= GIVEN DATA =
>>>

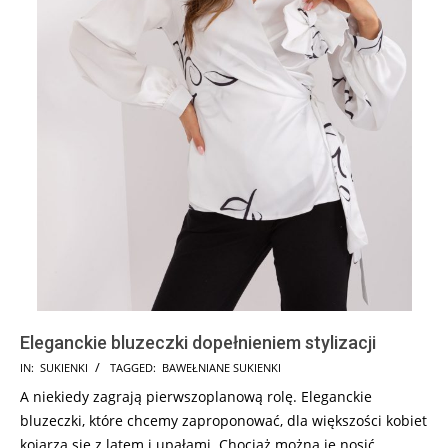
Eleganckie bluzeczki dopełnieniem stylizacji
2024-
IN:
SUKIENKI
TAGGED:
BAWEŁNIANE SUKIENKI
01-
A niekiedy zagrają pierwszoplanową rolę. Eleganckie
25
bluzeczki, które chcemy zaproponować, dla większości kobiet
kojarzą się z latem i upałami. Chociaż można je nosić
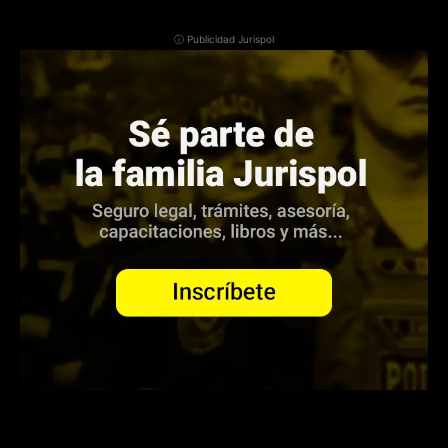
ⓘ Publicidad Jurispol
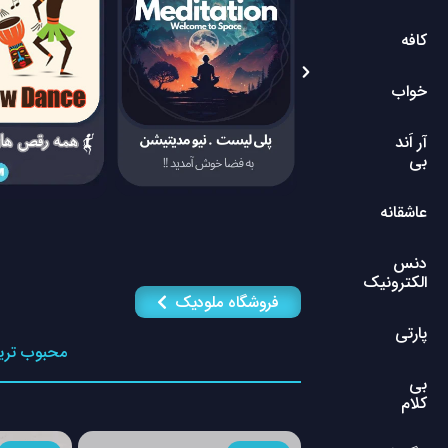
کافه
خواب
آر اَند
بی
عاشقانه
دنس
الکترونیک
فروشگاه ملودیک
پارتی
محبوب تری
بی
کلام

<<<

= AIM OF THE EXERCISE =
Copy out all the text lines in the material above, keeping them exactly as they are. Leave the pictures out of your answer.

= RESULT =
Eleganckie bluzeczki dopełnieniem stylizacji
2024-
IN:
SUKIENKI
TAGGED:
BAWEŁNIANE SUKIENKI
01-
A niekiedy zagrają pierwszoplanową rolę. Eleganckie
25
bluzeczki, które chcemy zaproponować, dla większości kobiet
kojarzą się z latem i upałami. Chociaż można je nosić
ⓘ Publicidad Jurispol
کافه
خواب
آر اَند
بی
عاشقانه
دنس
الکترونیک
فروشگاه ملودیک
پارتی
محبوب تری
بی
کلام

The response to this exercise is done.